The nearby conversations faltered. The room, in its practiced collective way, listened without appearing to listen.

Cressida met her gaze. “How kind of you both,” she said warmly, with a small tilt of her head. “I imagine it must be a comfort, in the early days of an engagement, to observe that the institution is not beyond the reach of general happiness.” She smiled. “I do hope yours offers the same discovery. You must allow me to wish you every joy of it.”

Miss Oakley’s smile remained in place. Her eyes, however, were doing the rapid calculation of a woman who had been handed something she could not quite determine the shape of—a compliment or its opposite, deployed with such pleasantness that there was no seam to grip.

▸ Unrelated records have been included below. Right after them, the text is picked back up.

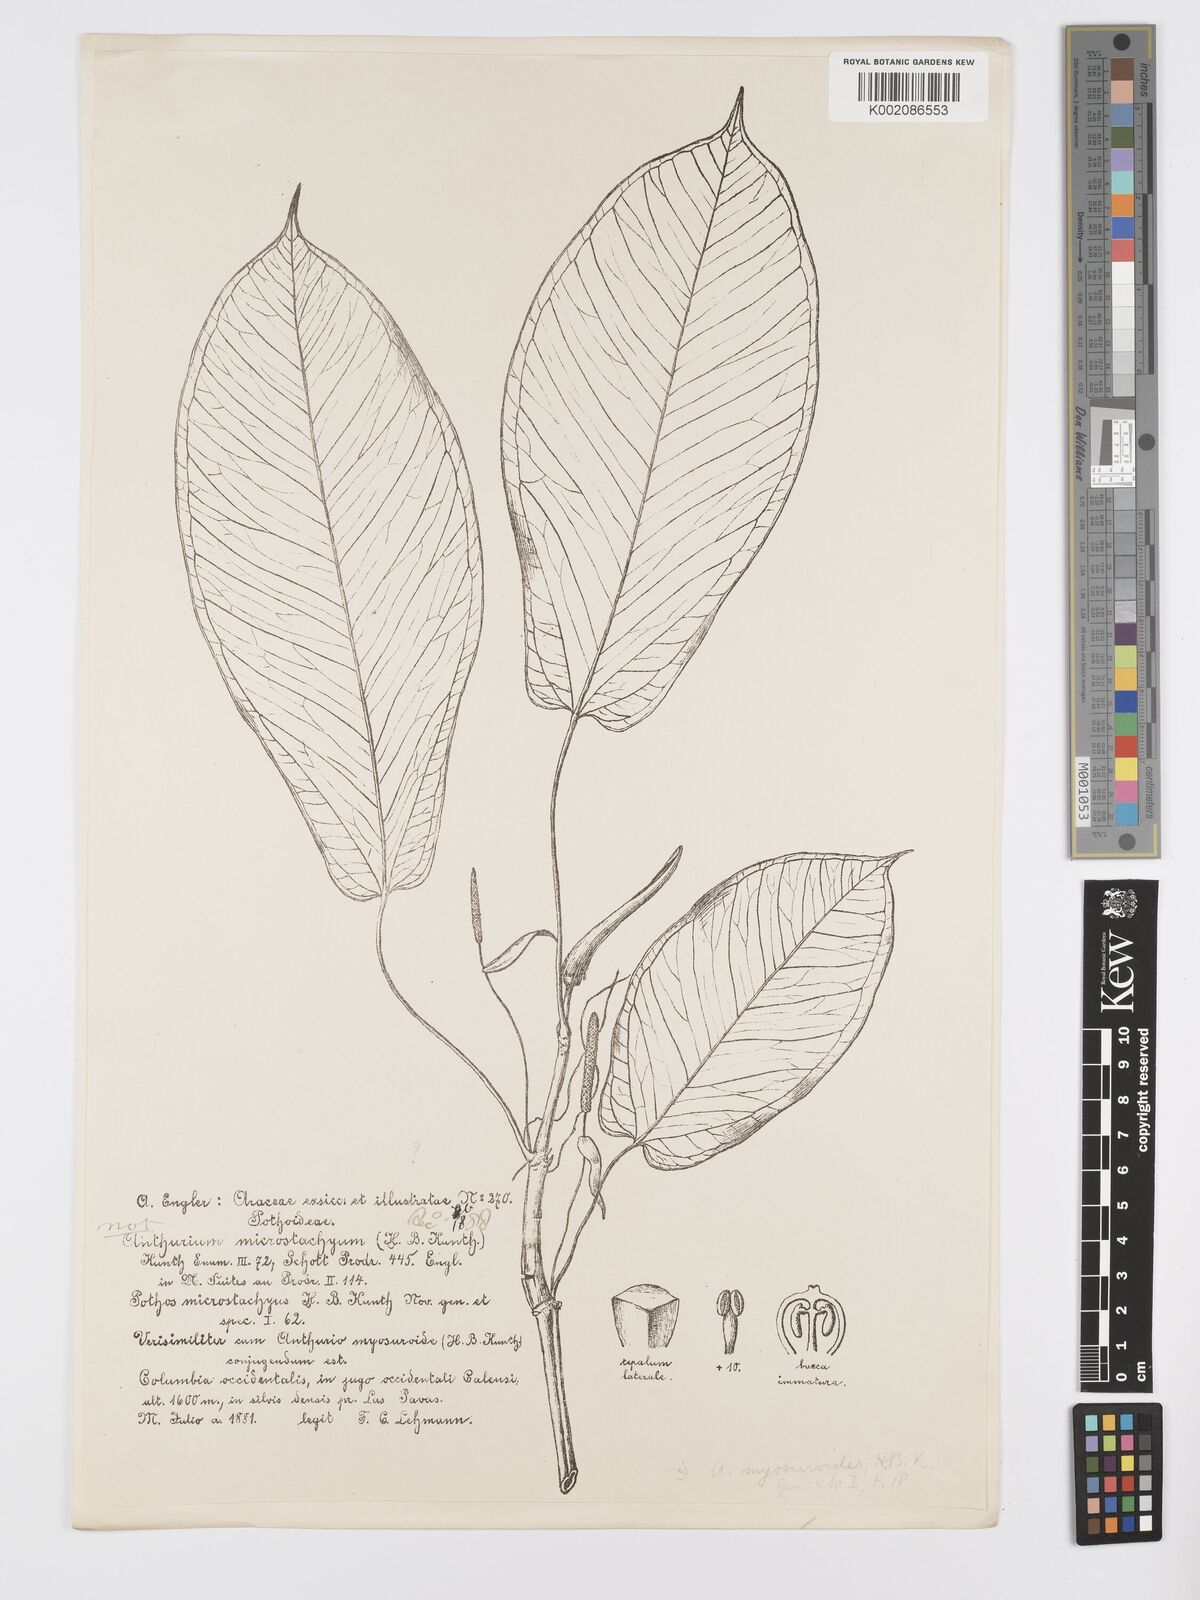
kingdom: Plantae
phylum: Tracheophyta
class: Liliopsida
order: Alismatales
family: Araceae
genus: Anthurium
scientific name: Anthurium myosuroides
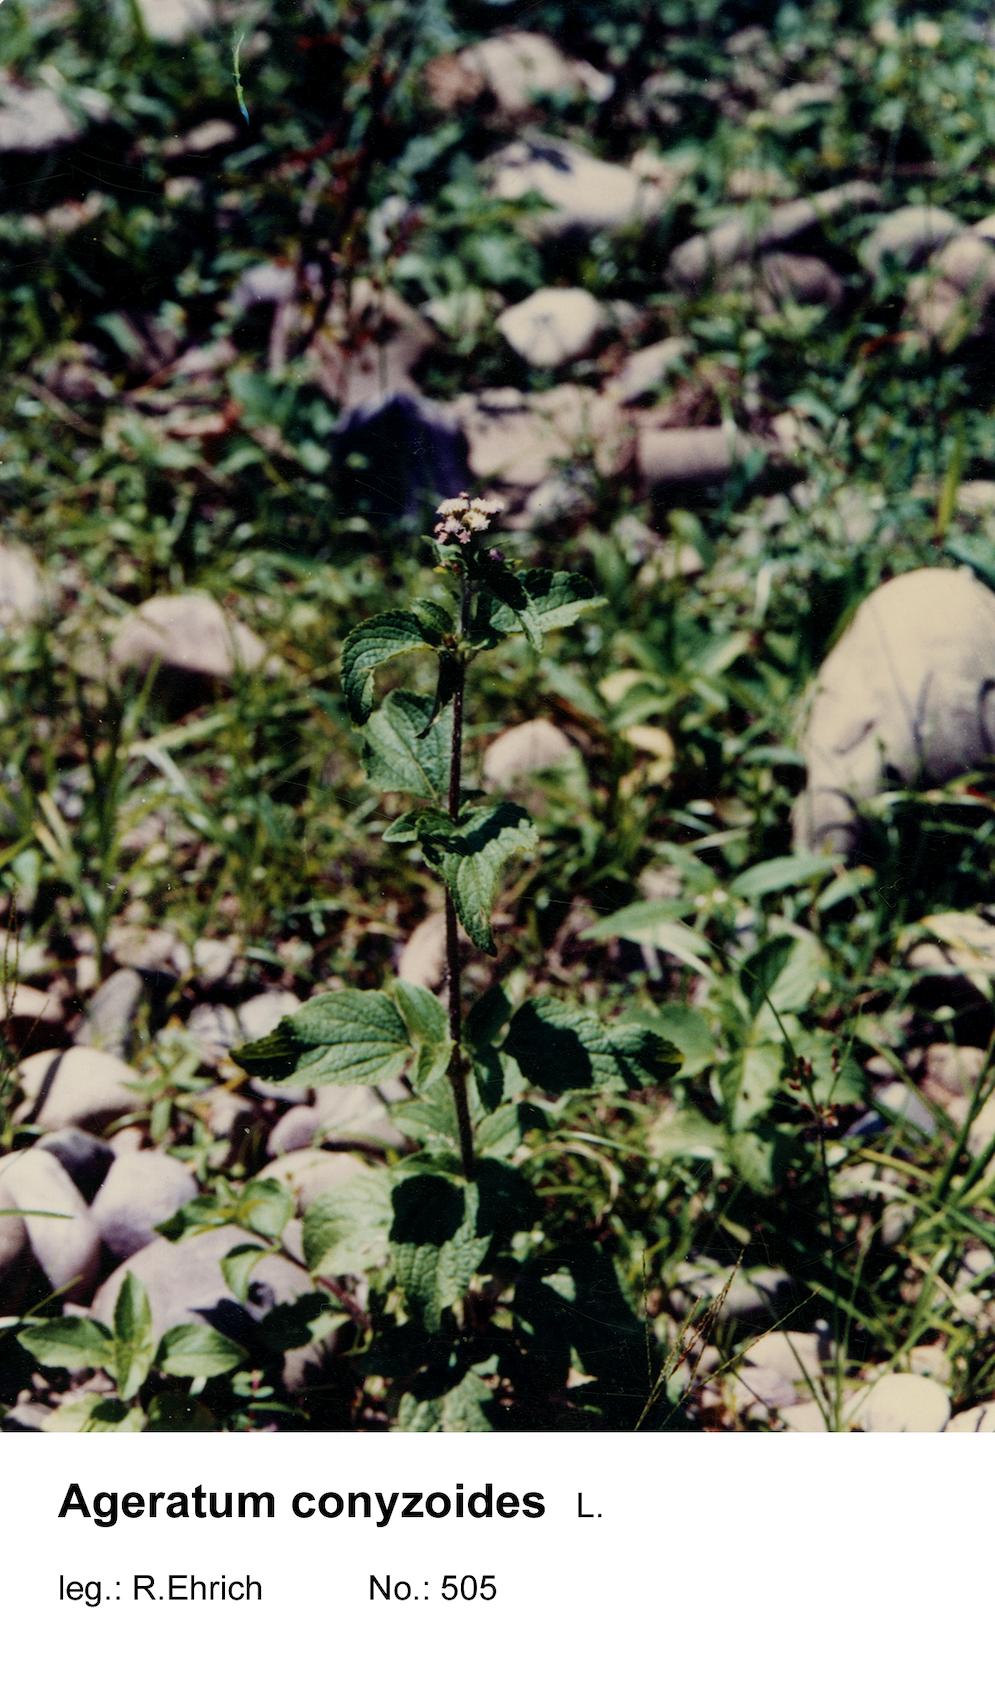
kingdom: Plantae
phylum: Tracheophyta
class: Magnoliopsida
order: Asterales
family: Asteraceae
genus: Ageratum
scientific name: Ageratum conyzoides
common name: Tropical whiteweed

“Thank you, Your Grace,” she said, after a beat too long.

“A pleasure,” Cressida returned, and moved past her toward the next room.

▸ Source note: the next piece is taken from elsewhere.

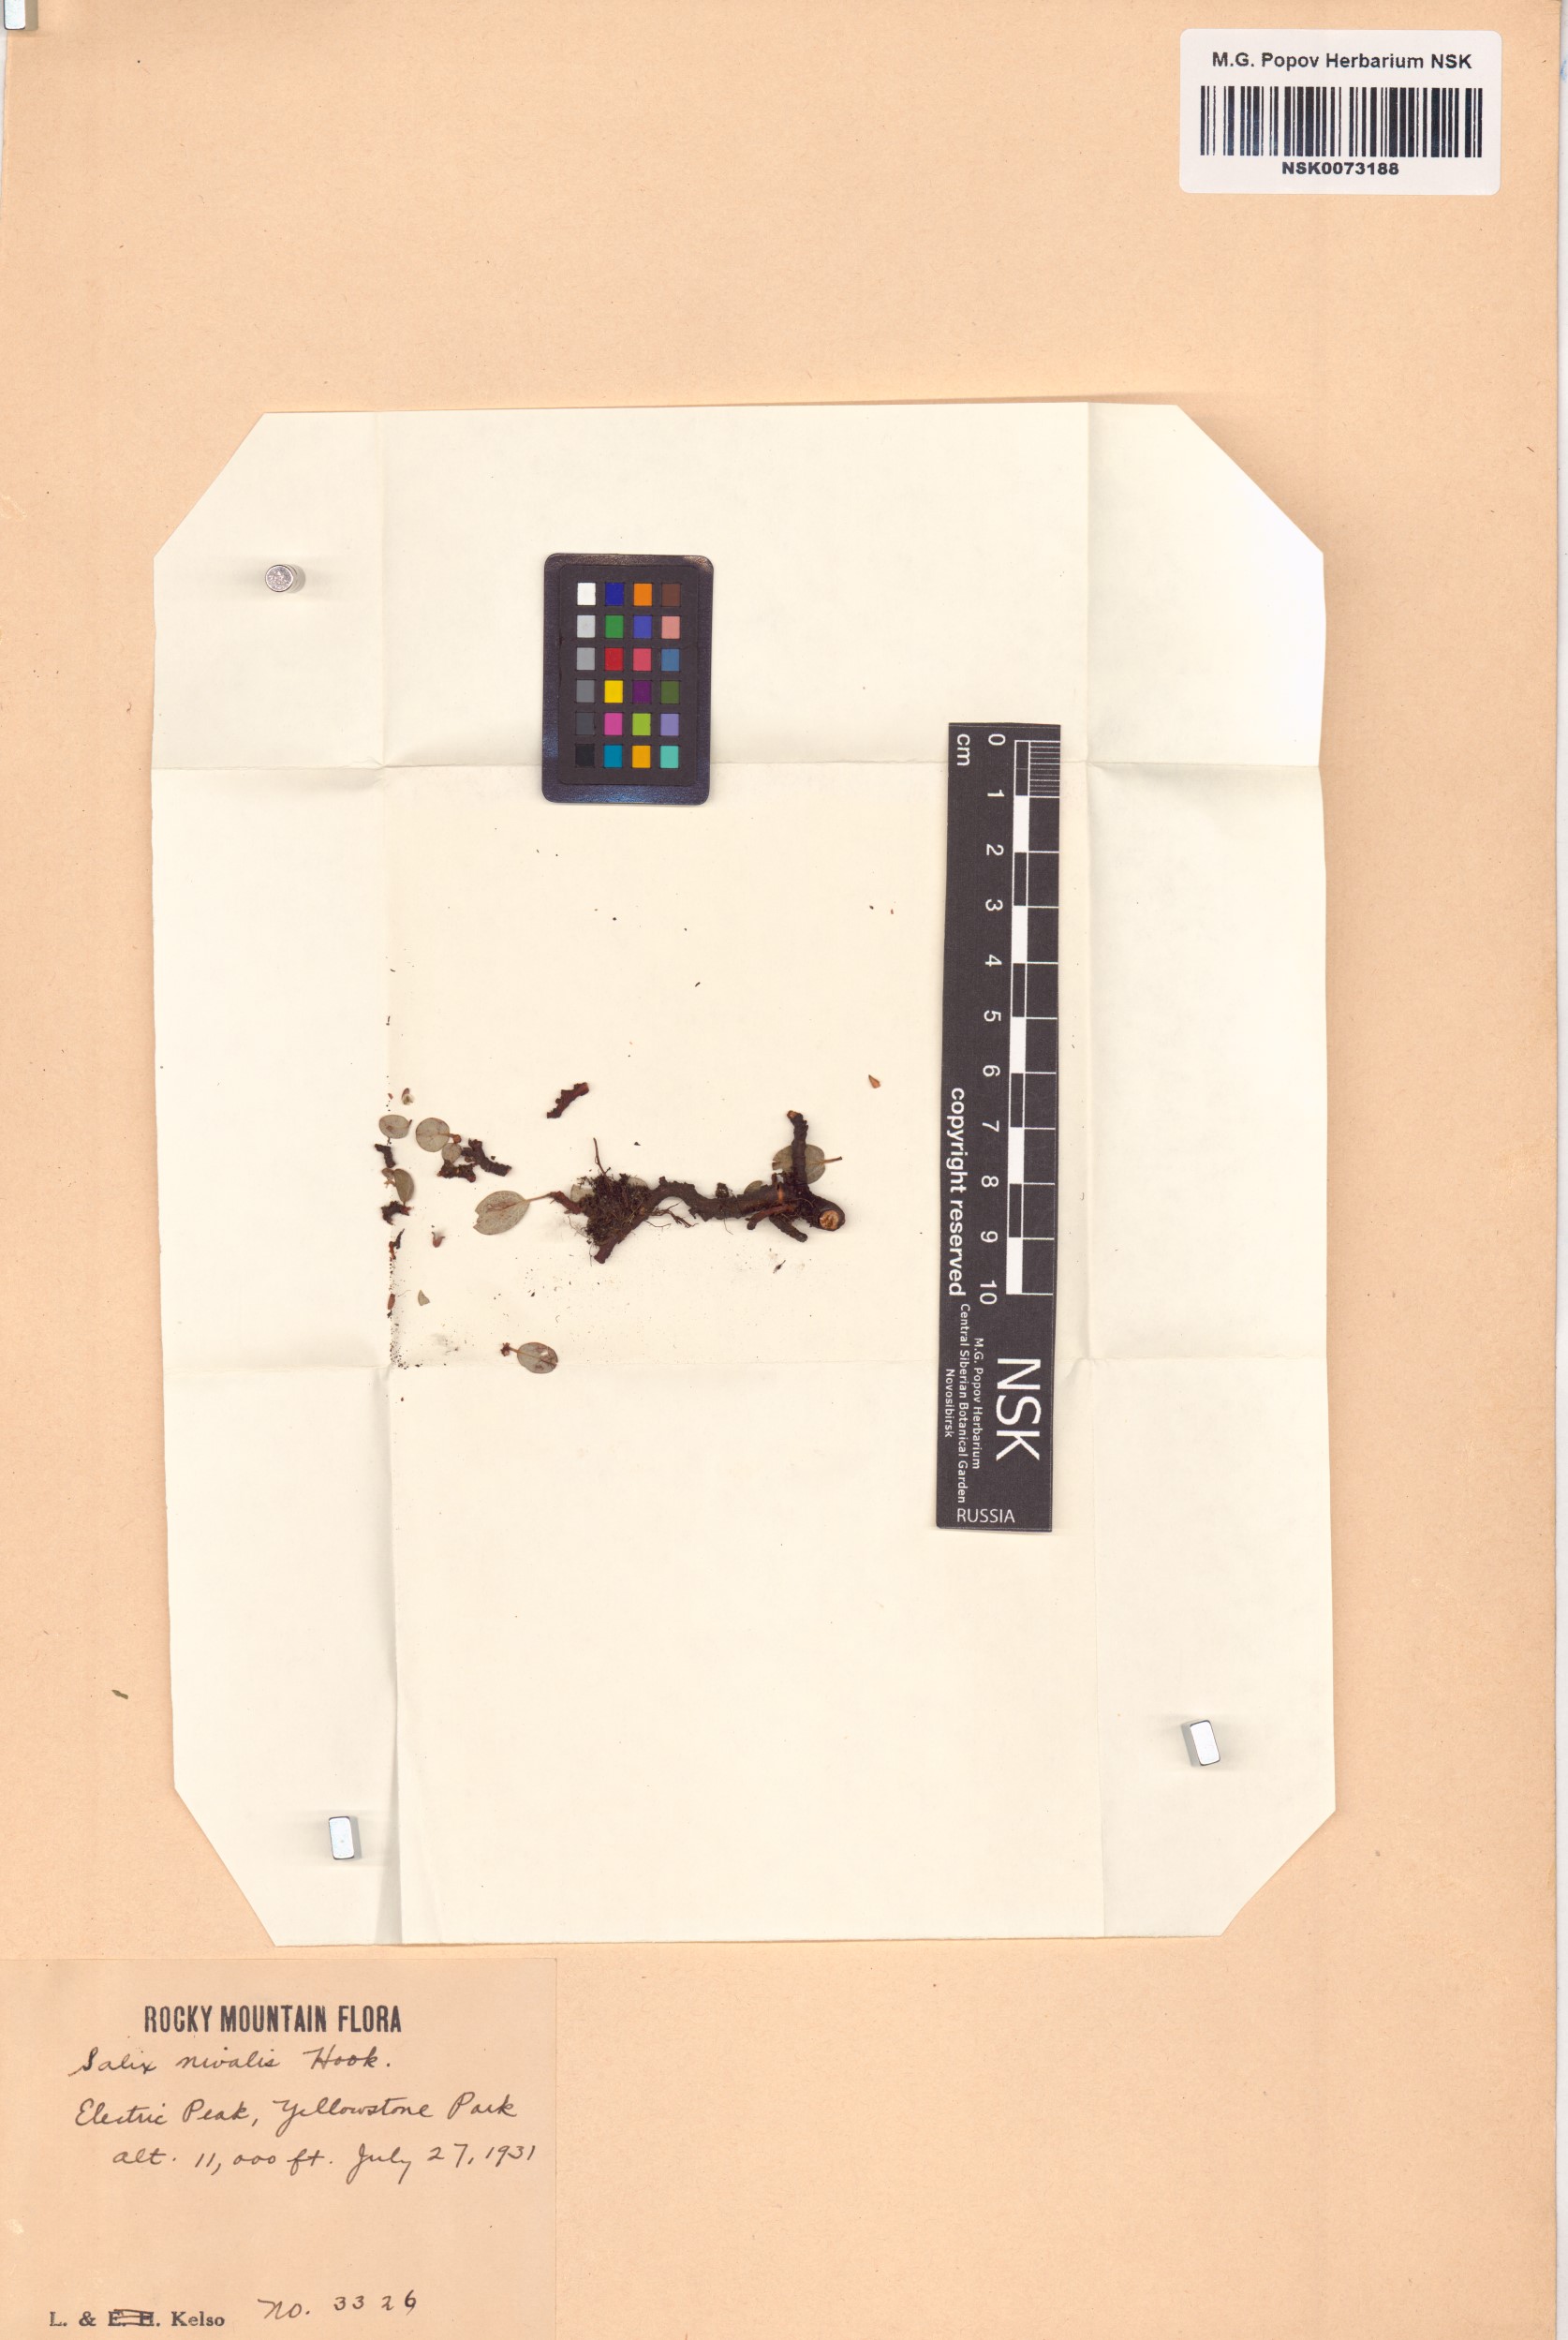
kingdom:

She had taken perhaps four steps when she heard Theodore’s footfalls behind her, and then he was beside her, his hand finding the small of her back with the unmistakable purpose of a man who had crossed a room and intended everyone present to notice it.

“You handled this evening with extraordinary skill,” he murmured into her ear.

She suppressed a shudder at his closeness and the thick timbre of his voice so close.

“I merely told the truth in a useful order,” she somehow found the sense to say, and he hummed.

Harriet found her near the end of the evening in the quieter stretch of the card room, where the music reached only as an undertone. She took Cressida’s aside in a quiet corner without ceremony and looked at her with the frank, attentive expression she had worn since they were girls.

“How do things actually stand?” she asked.

Cressida looked at their joined hands. She considered answering with the precision she had applied all evening and found she did not want to.

“I think I am very much in love with him,” she admitted. “And it frightens me rather more than I expected.”

Chapter Twenty-Eight

“The light’s different here.”

Cressida stood in the gallery doorway, speaking to the empty corridor behind her.